-- start TEXT BLOCK --

Feature

Edward M. Kennedy

The liberal icon who was ‘the lion of the Senate’

Edward M. Kennedy
1932–2009

In his 46 years in the Senate, Edward “Ted” Kennedy of Massachusetts was arguably the leading standard-bearer of postwar American liberalism. Brother of President John F. Kennedy and New York Sen. Robert Kennedy, he was also the patriarch of a charismatic political dynasty that embodied public service.

The ninth and last child of Rose Fitzgerald and self-made millionaire and ambassador Joseph P. Kennedy, said the Los Angeles Times, he led a privileged life “filled with tragedy almost from the beginning.” Early on, his sister Rosemary, who was mentally disabled, was institutionalized; his brother Joe Jr. was killed during World War II. Another sister, Kathleen, died in a 1948 plane crash. Kennedy also created his own misfortunes: At Harvard, he was expelled for having a friend take his Spanish exam. As journalist Max Lerner wrote, this early sign of “blurred judgment” set a pattern of “confusion, blunder, remorse, expiation, rebuilding, that was to be repeated on a larger canvas.”

Kennedy graduated from the University of Virginia Law School and, in 1962, ran for his brother John’s former Senate seat in Massachusetts, said The Boston Globe. “His only public experience was a year as an assistant district attorney.” Despite derisive calls by critics that the seat “should be merited, not inherited,” Kennedy won the election. Soon he was backing health-care and immigration reform and civil rights, and opposing the Vietnam War.

-- end TEXT BLOCK --
-- start COLLECTED DATA --

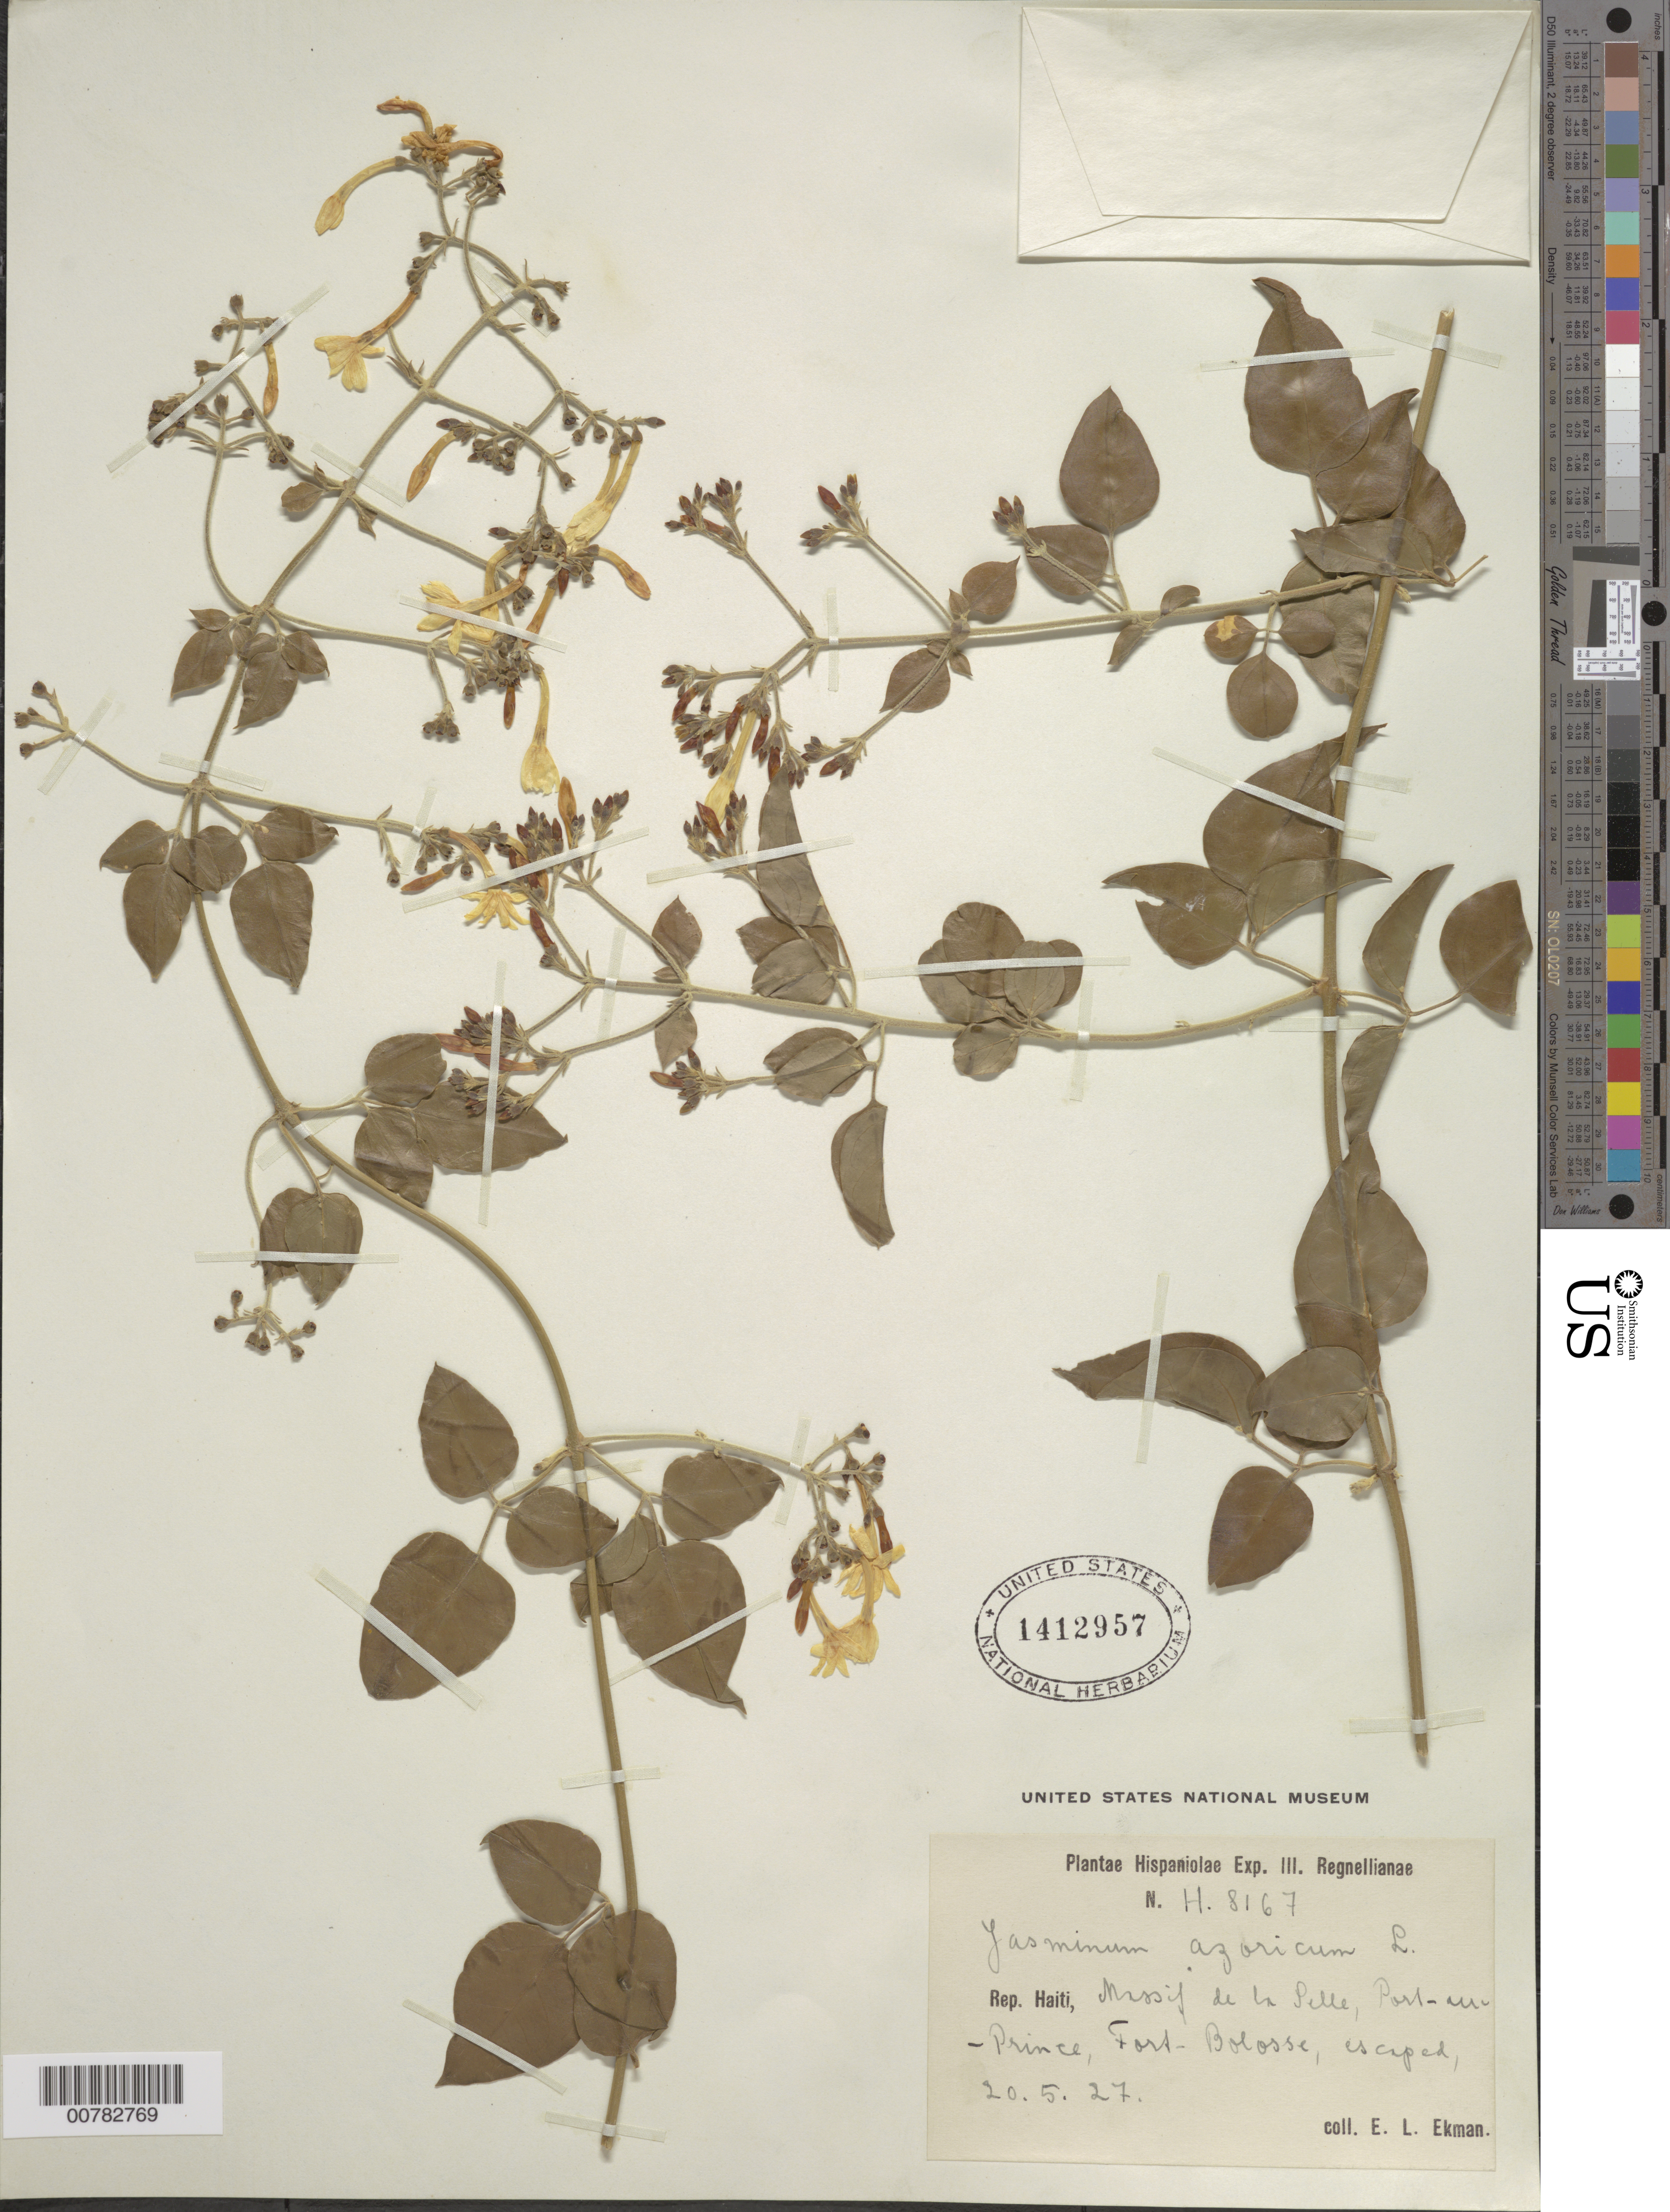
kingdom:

-- end COLLECTED DATA --

[TASKS FOR THIS EXERCISE]
1. In the Kennedy profile, why was Kennedy expelled from Harvard?
2. Print the stretch of the Kennedy profile from "Kennedy graduated from" through "the Vietnam War.", copied word for word.

[SOLVED PROBLEMS]
1. He had a friend take his Spanish exam.

2.
Kennedy graduated from the University of Virginia Law School and, in 1962, ran for his brother John’s former Senate seat in Massachusetts, said The Boston Globe. “His only public experience was a year as an assistant district attorney.” Despite derisive calls by critics that the seat “should be merited, not inherited,” Kennedy won the election. Soon he was backing health-care and immigration reform and civil rights, and opposing the Vietnam War.